There is no perfect translation, except for the very simplest original texts. When a complex idea is expressed in one language, odds increase that there won’t be one right way to translate it into another because as one is better in one language at expressing nuance, it gets harder to point to that same nuance in another language without implying nuance in other areas that are vague or missing entirely in the original language.
An English sentence can be very vague about aspect, and when you translate it, you have to make a choice as to what aspect you will give it. English might allude to a level of respect that forces you to choose to use {-neS} or not, and someone else might disagree, and neither of you will be “wrong".
As a translator, you have to decide what parts of the meaning are important and what parts are not. You can add nuance that was missing from the original, or drop nuance if it is less essential to the meaning or to the story than it is simply something more characteristic of the original language than it is in the target language.
You are retelling the original story in a new language. As the original story becomes more complex and nuanced, it becomes less and less possible to “perfectly” translate it without having to step in with your own interpretation and decisions about focus and detail.
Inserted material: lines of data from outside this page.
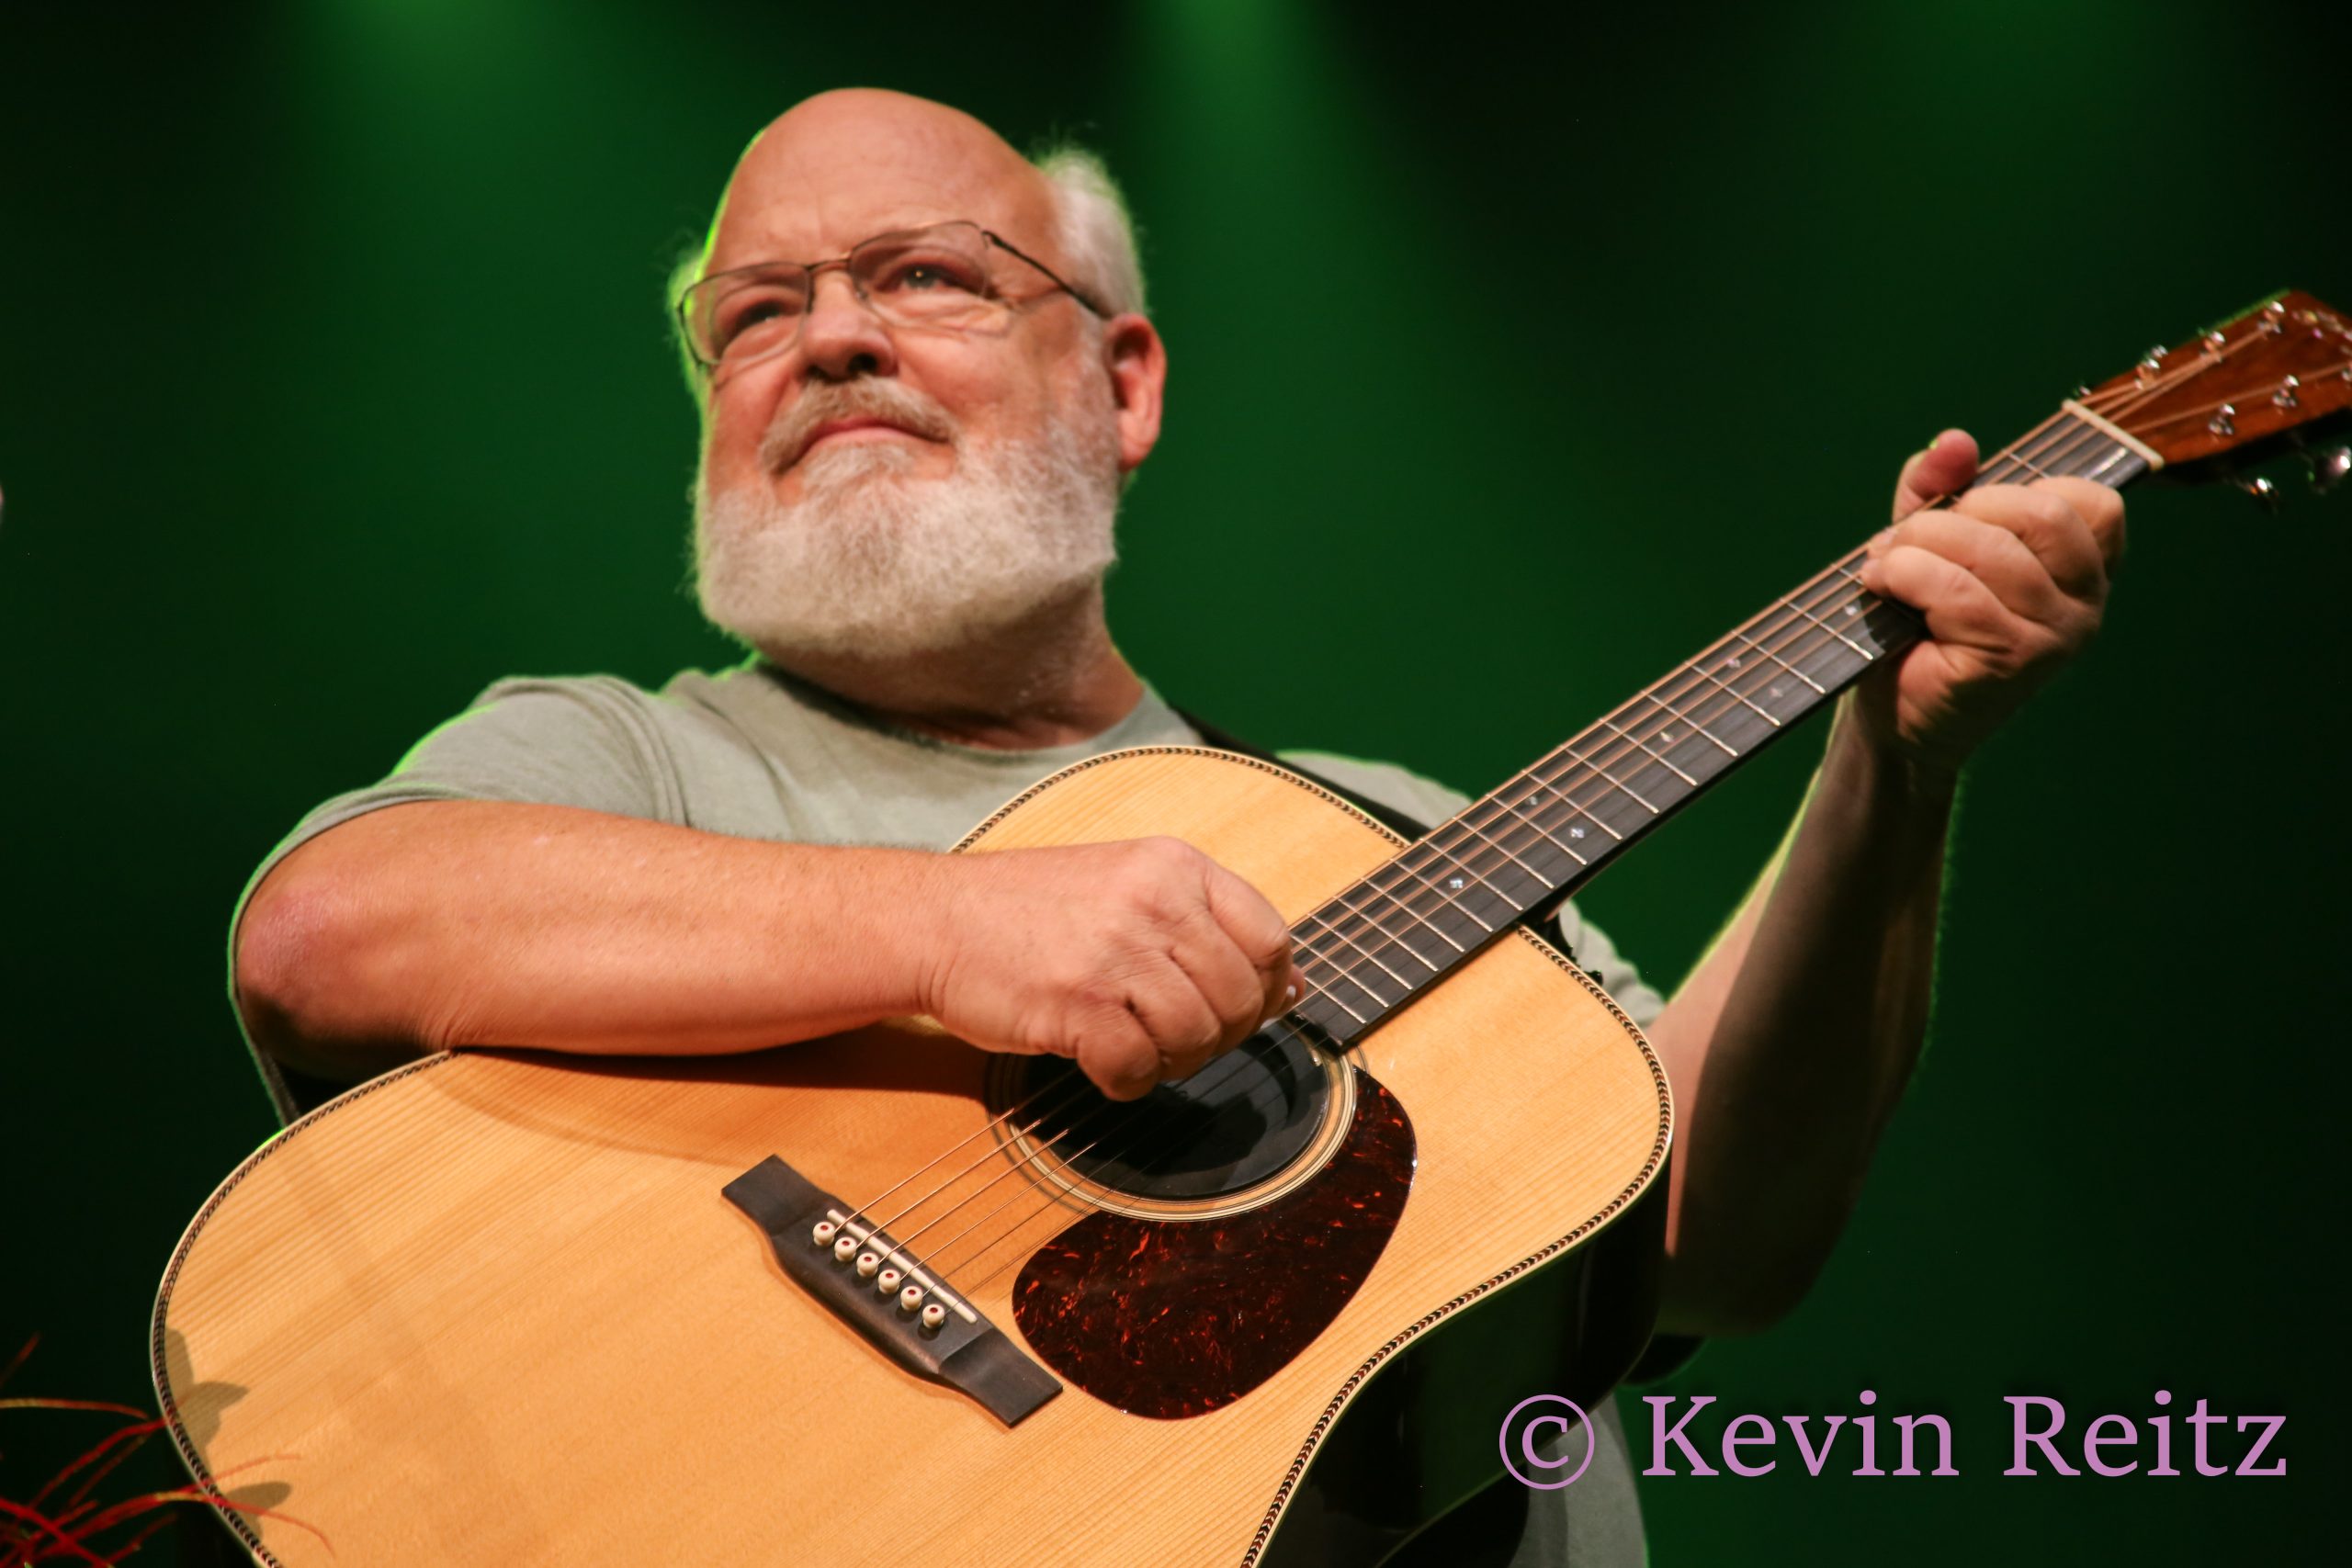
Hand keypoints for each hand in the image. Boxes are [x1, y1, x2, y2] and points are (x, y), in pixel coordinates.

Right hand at [917, 838, 1305, 1099]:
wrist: (935, 920)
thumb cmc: (1031, 911)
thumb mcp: (1128, 883)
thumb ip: (1204, 924)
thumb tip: (1294, 987)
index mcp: (1174, 866)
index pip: (1269, 938)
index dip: (1267, 989)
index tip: (1241, 1009)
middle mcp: (1153, 901)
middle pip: (1239, 998)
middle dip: (1219, 1036)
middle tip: (1175, 1038)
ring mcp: (1115, 952)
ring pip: (1195, 1038)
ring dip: (1171, 1061)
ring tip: (1133, 1045)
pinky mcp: (1077, 1004)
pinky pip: (1138, 1069)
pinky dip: (1126, 1082)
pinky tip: (1100, 1064)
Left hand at [1851, 429, 2125, 776]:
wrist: (1891, 714)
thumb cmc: (1917, 623)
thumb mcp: (1932, 539)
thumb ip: (1944, 485)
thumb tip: (1954, 442)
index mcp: (2085, 569)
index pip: (2088, 501)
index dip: (2014, 491)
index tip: (1964, 517)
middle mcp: (2086, 603)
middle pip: (2040, 513)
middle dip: (1958, 512)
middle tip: (1908, 540)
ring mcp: (2056, 636)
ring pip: (1991, 550)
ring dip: (1918, 545)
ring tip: (1885, 567)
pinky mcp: (2012, 662)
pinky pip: (1958, 593)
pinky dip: (1906, 576)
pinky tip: (1880, 586)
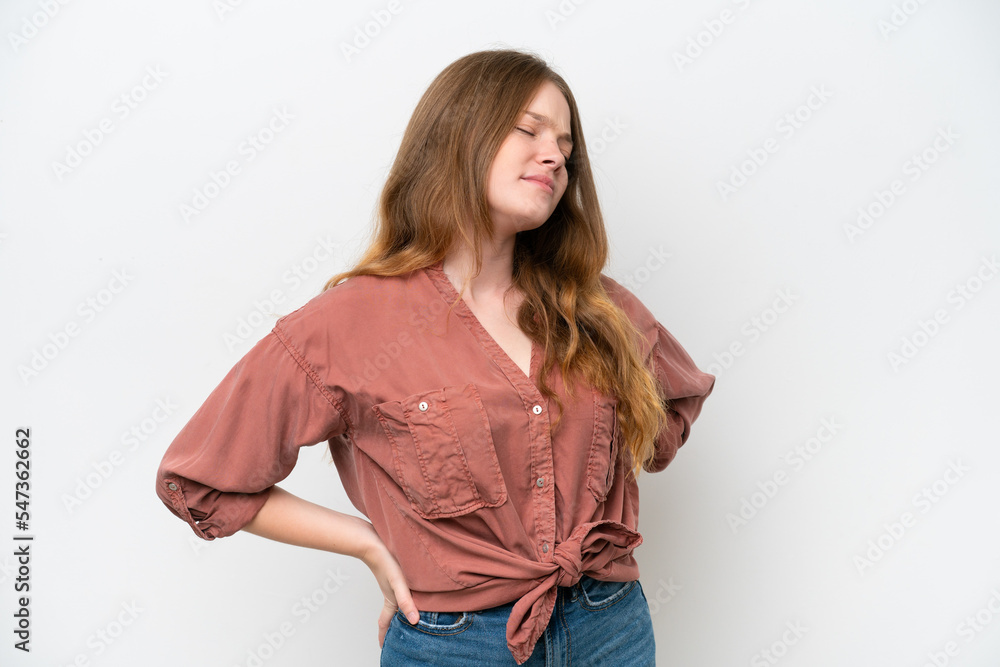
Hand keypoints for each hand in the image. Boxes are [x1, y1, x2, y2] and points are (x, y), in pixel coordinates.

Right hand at [360, 533, 419, 647]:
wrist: (374, 541)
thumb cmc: (385, 561)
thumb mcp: (398, 583)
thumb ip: (406, 601)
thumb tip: (415, 621)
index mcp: (391, 601)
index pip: (385, 623)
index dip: (384, 637)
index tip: (383, 648)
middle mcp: (392, 594)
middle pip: (393, 616)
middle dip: (395, 628)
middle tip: (401, 637)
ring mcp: (394, 584)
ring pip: (398, 603)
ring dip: (403, 611)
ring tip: (412, 617)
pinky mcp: (398, 574)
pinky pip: (403, 590)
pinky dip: (408, 596)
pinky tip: (417, 591)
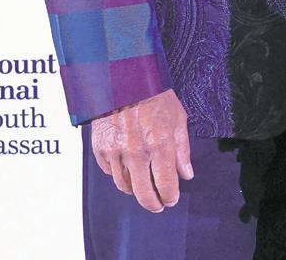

If you focus too much on each detail, trying to force Klingon to be more “authentic” to the original English or Spanish or whatever, then the resulting story will be poorly told when you look at it as a whole. You’ll wreck the flow of the story in the service of making every word “right”.
pItlh
charghwI’ ‘utlh
(ghaH, ghaH, -Daj)
> On Mar 2, 2022, at 8:27 AM, luis.chaparro at web.de wrote:
>
> SuStel:
>
> > > Maybe I've found the source of misunderstanding. When you say in English *Yesterday I ate at 2 pm*, does it mean that at 2 pm you have already eaten?
>
> > No. It means that the eating occurred at 2 pm, but doesn't say anything
> > about when eating was completed. Without any further context, one would
> > assume that the eating /started/ at 2 pm, but it's not literally saying
> > that. You're taking your finger, pointing at 2 pm, and saying that that
> > is when you ate. You're not discussing how long it took you to eat it or
> > when you started or stopped eating. 2 pm is treated like a durationless
> > point in which the action occurred, even if the action is not literally
> > instantaneous.
>
> That's exactly what I was postulating for the future: For a sentence like *wa'leS rep wa'maH loS jISoppu' 'ej juH vIjaHpu'*, in addition to the interpretation in which the eating and the going home happen *before* 2 pm (*At 2 pm I will have eaten and gone home*), there is maybe an interpretation in which Klingons point at 2 pm and say that tomorrow at this durationless point the eating and the going home take place (i.e., the actions don't occur *before* 2 pm), and these actions are presented as completed wholes, without showing its internal structure or flow.
>
> But experienced Klingon speakers are saying to me that that's not the case in Klingon, so I will forget it and continue learning :-)
>
> Iikka Hauhio:
>
> > I think it would be useful if we used long texts like this as examples instead of individual sentences.
>
> You're totally right, but unfortunately my Klingon is not that good that I can write without problem complex sentences. Anyway, I will try!